§ MATERIAL TO PROCESS
┌────────
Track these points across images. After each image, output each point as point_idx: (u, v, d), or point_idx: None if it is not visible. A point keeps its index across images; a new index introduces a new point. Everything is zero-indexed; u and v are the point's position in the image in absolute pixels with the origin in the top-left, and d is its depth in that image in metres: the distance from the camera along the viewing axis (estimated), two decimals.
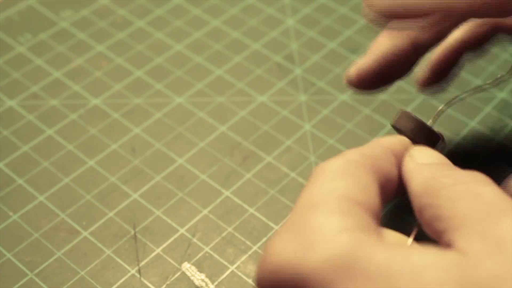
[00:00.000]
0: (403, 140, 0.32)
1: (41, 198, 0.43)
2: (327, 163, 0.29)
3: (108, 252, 0.40)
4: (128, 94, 0.48)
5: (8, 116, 0.47)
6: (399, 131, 0.34)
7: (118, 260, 0.40)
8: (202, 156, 0.45)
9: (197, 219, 0.42)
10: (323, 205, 0.27)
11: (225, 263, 0.40)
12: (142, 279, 0.39)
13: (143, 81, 0.49)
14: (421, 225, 0.28)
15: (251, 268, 0.40)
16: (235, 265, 0.40)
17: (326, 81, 0.49)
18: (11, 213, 0.42)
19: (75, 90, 0.48)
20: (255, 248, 0.41)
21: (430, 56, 0.43)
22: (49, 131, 0.46)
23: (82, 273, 0.39)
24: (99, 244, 0.41)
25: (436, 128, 0.33)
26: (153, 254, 0.40)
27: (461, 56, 0.43)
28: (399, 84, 0.48)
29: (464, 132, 0.46)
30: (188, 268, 0.40)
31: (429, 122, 0.34)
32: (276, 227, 0.41)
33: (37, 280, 0.39)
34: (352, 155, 0.29)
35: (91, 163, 0.44)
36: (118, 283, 0.39)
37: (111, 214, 0.42)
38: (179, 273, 0.40)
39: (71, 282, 0.39)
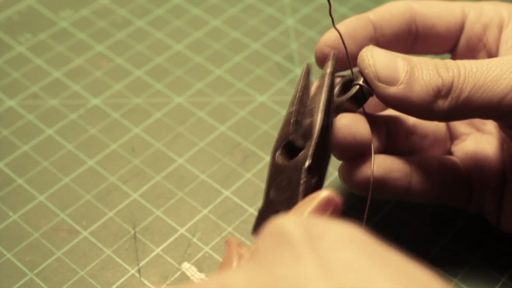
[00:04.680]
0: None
1: (41, 198, 0.43)
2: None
3: (108, 252, 0.40)
4: (128, 94, 0.48)
5: (8, 116, 0.47)
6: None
7: (118, 260, 0.40)
8: (202, 156, 0.45)
9: (197, 219, 0.42)
10: None
11: None
12: (142, 279, 0.39)
13: (143, 81, 0.49)
14: None
15: None
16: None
17: None
18: (11, 213, 0.42)
19: (75, 90, 0.48)
20: None
21: None
22: (49, 131, 0.46)
23: (82, 273, 0.39)
24: (99, 244, 0.41)
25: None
26: (153, 254, 0.40)
27: None
28: None
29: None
30: (188, 268, 0.40)
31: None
32: None
33: (37, 280, 0.39)
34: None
35: (91, 163, 0.44)
36: (118, 283, 0.39)
37: (111, 214, 0.42)
38: (179, 273, 0.40)
39: (71, 282, 0.39)
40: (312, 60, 0.50)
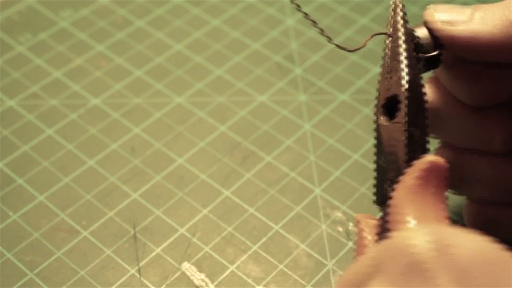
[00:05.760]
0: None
1: (41, 198, 0.43)
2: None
3: (108, 252, 0.40)
4: (128, 94, 0.48)
5: (8, 116, 0.47)
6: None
7: (118, 260, 0.40)
8: (202, 156, 0.45)
9: (197, 219, 0.42)
10: None
11: (225, 263, 0.40)
12: (142, 279, 0.39)
13: (143, 81, 0.49)
14: None
15: (251, 268, 0.40)
16: (235, 265, 0.40)
17: (326, 81, 0.49)
18: (11, 213, 0.42)
19: (75, 90, 0.48)
20: (255, 248, 0.41)
21: None
22: (49, 131, 0.46)
23: (82, 273, 0.39)
24: (99, 244, 0.41)
25: None
26: (153, 254, 0.40)
27: None
28: None
29: None
30: (188, 268, 0.40)
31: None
32: (276, 227, 0.41)
33: (37, 280, 0.39)
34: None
35: (91, 163, 0.44)
36: (118, 283, 0.39)
37: (111, 214, 0.42)
38: (179, 273, 0.40)
39: (71, 282, 0.39)
40: (312, 59, 0.51)
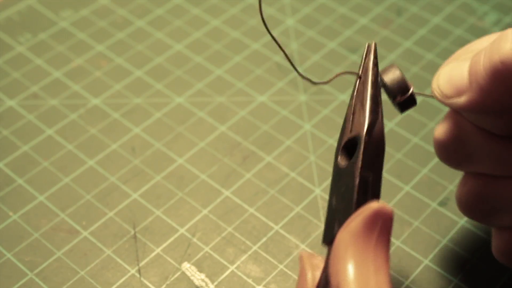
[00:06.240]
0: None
1: (41, 198, 0.43)
2: None
3: (108, 252, 0.40)
4: (128, 94, 0.48)
5: (8, 116, 0.47)
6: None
7: (118, 260, 0.40)
8: (202, 156, 0.45)
9: (197, 219, 0.42)
10: None
11: (225, 263, 0.40)
12: (142, 279, 0.39)
13: (143, 81, 0.49)
14: None
15: (251, 268, 0.40)
16: (235, 265, 0.40)
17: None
18: (11, 213, 0.42)
19: (75, 90, 0.48)
20: (255, 248, 0.41)
21: None
22: (49, 131, 0.46)
23: (82, 273, 0.39)
24: (99, 244, 0.41)
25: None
26: (153, 254, 0.40)
27: None
28: None
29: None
30: (188, 268, 0.40)
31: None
32: (276, 227, 0.41)
33: (37, 280, 0.39)
34: None
35: (91, 163, 0.44)
36: (118, 283, 0.39)
37: (111, 214, 0.42)
38: (179, 273, 0.40)
39: (71, 282, 0.39)
40: (313, 59, 0.51)
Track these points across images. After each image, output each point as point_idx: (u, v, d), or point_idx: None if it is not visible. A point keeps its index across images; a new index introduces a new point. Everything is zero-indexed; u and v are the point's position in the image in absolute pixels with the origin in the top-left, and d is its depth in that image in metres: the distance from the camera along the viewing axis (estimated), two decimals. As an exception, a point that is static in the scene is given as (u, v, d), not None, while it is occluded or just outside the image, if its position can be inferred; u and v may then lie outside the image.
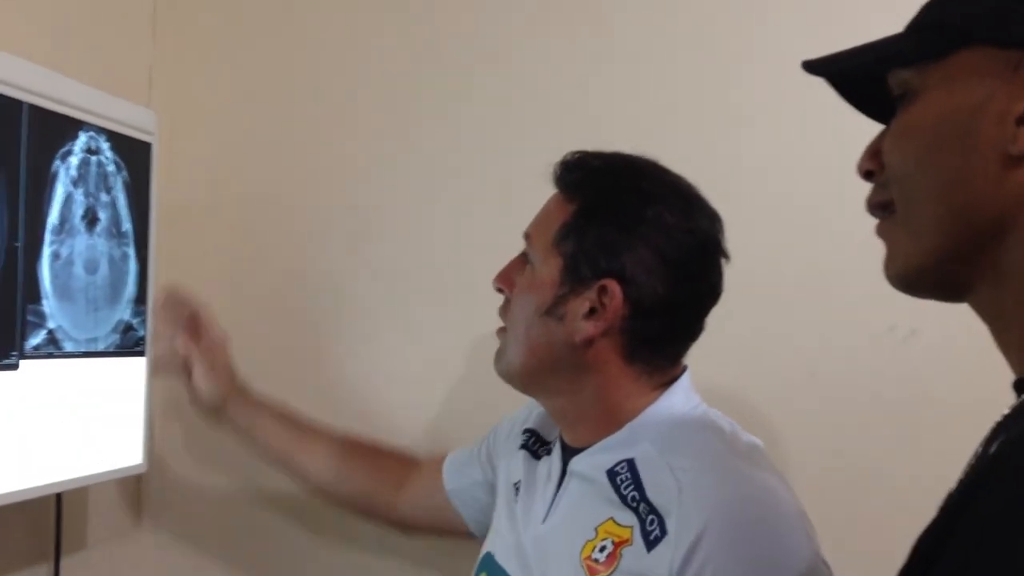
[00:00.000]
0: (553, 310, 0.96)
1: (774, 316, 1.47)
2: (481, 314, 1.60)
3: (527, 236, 1.02)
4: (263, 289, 1.72)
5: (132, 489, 1.70)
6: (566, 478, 0.99)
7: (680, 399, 0.97)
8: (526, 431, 1.12)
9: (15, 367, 1.15)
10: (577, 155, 1.00)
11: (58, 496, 1.42)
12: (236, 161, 1.74)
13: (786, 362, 1.50)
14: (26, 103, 1.15)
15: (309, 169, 1.71)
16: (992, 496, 0.46)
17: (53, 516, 1.44)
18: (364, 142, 1.68)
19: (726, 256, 0.98)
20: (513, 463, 1.10)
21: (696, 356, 1.05)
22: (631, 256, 0.93)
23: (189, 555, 1.74)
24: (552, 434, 1.07)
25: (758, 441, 0.96)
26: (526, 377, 1.01)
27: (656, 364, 0.97)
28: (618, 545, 0.88)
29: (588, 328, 0.94)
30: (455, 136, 1.64)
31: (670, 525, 0.85)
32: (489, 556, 1.06)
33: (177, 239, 1.72)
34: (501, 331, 1.04)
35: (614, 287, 0.92)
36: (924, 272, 0.61)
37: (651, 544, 0.86)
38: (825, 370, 1.50)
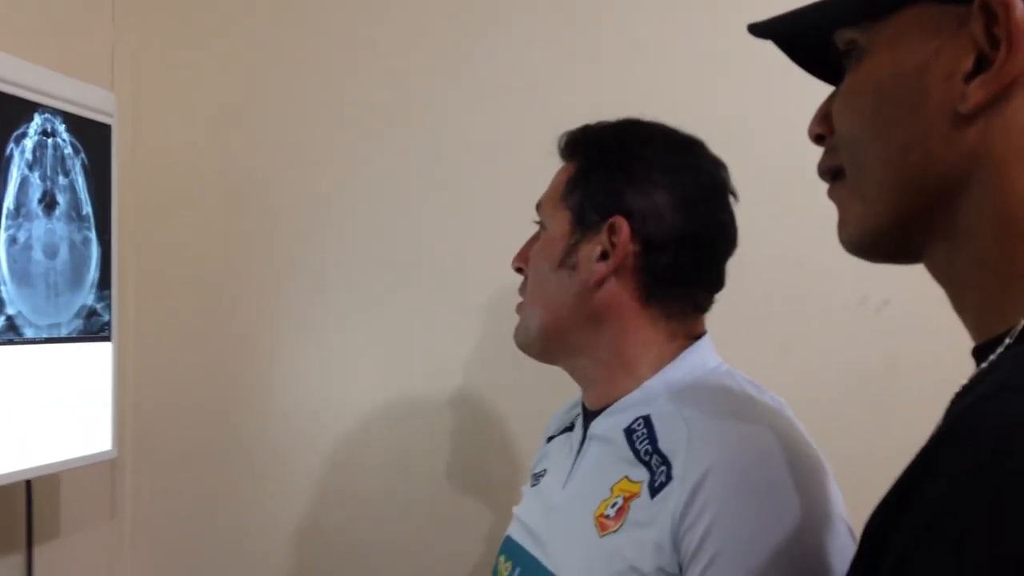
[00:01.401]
0: (566, 260, 0.97)
1: (746, 290, 1.46)
2: (454, 303, 1.60)
3: (538, 206, 1.03)
4: (233, 274, 1.71)
5: (107, 478, 1.68)
6: (586, 442, 0.99)
7: (701, 358, 0.97)
8: (547, 439, 1.13)
9: (-27, 354, 1.14)
10: (579, 127, 1.03)
11: (28, 484, 1.40)
12: (205, 144, 1.72)
13: (760, 336, 1.49)
14: (-23, 85, 1.13)
15: (281, 150, 1.69)
16: (938, 476, 0.44)
17: (24, 504, 1.43)
18: (335, 124, 1.66)
19: (735, 195, 0.98)
20: (539, 463, 1.11)
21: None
22: (635, 194, 0.94)
23: (166, 544, 1.73)
24: (572, 415, 1.07)
25: (783, 401, 0.95)
26: (544, 338, 1.01)
27: (672, 308, 0.97)
28: (628, 499, 0.88)
29: (601, 269, 0.95)
30: (433, 126, 1.62)
31: (676, 470, 0.84)
32: (508, 538, 1.07)
33: (145, 223, 1.70)
34: (520, 307, 1.04)
35: (621, 222, 0.94)
36: (876, 236, 0.60)
37: (655, 491, 0.85)
38: (799, 343, 1.49)
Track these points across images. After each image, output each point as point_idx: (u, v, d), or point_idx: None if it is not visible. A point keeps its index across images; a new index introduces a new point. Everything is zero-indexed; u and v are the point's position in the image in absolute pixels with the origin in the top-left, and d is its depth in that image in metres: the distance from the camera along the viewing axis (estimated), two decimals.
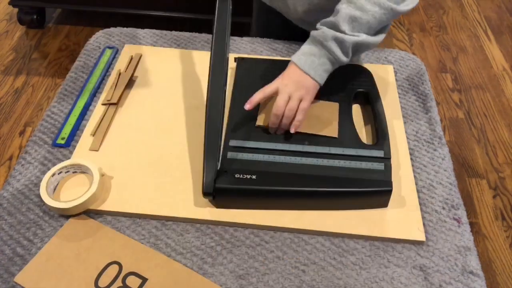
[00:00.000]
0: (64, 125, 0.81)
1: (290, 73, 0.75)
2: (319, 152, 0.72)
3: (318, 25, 0.77)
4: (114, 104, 0.84)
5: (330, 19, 0.75)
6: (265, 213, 0.69)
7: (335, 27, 0.74)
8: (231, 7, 0.74)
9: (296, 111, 0.73)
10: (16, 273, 0.62)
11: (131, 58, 0.94)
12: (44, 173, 0.73)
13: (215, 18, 0.70)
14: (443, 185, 0.75)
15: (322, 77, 0.75)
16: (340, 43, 0.74)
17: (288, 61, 0.79)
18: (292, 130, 0.74)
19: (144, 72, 0.92)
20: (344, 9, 0.74)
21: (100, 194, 0.70)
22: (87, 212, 0.69)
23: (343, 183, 0.69)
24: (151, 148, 0.77)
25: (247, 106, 0.74)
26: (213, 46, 0.71)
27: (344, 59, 0.75)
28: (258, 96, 0.74)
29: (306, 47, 0.76)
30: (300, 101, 0.74)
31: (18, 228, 0.67)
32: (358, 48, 0.76)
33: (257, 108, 0.79)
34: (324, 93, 0.80)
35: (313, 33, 0.76)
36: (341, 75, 0.86)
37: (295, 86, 0.73)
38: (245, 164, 0.70)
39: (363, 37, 0.74)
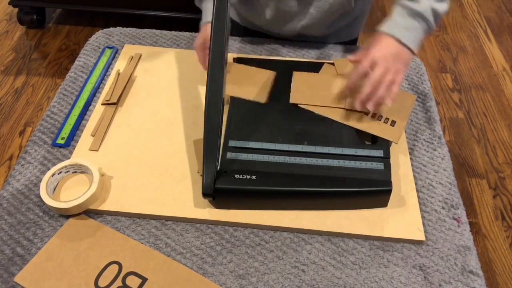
└────────
§ YOUR TASK
Return only the part of the records above that opens with the line containing "27: (656, 364, 0.97)" and closes with the line containing "38: (825, 370, 1.50)", ends included.

§ EXPECTED ANSWER
27: (656, 364, 0.97)
28: (618, 545, 0.88)
29: (588, 328, 0.94)
30: (455, 136, 1.64)
31: (670, 525, 0.85)
32: (489, 556, 1.06)
33: (177, 239, 1.72)
34: (501, 331, 1.04)
35: (614, 287, 0.92)
36: (924, 272, 0.61)
37: (651, 544, 0.86)
38: (825, 370, 1.50)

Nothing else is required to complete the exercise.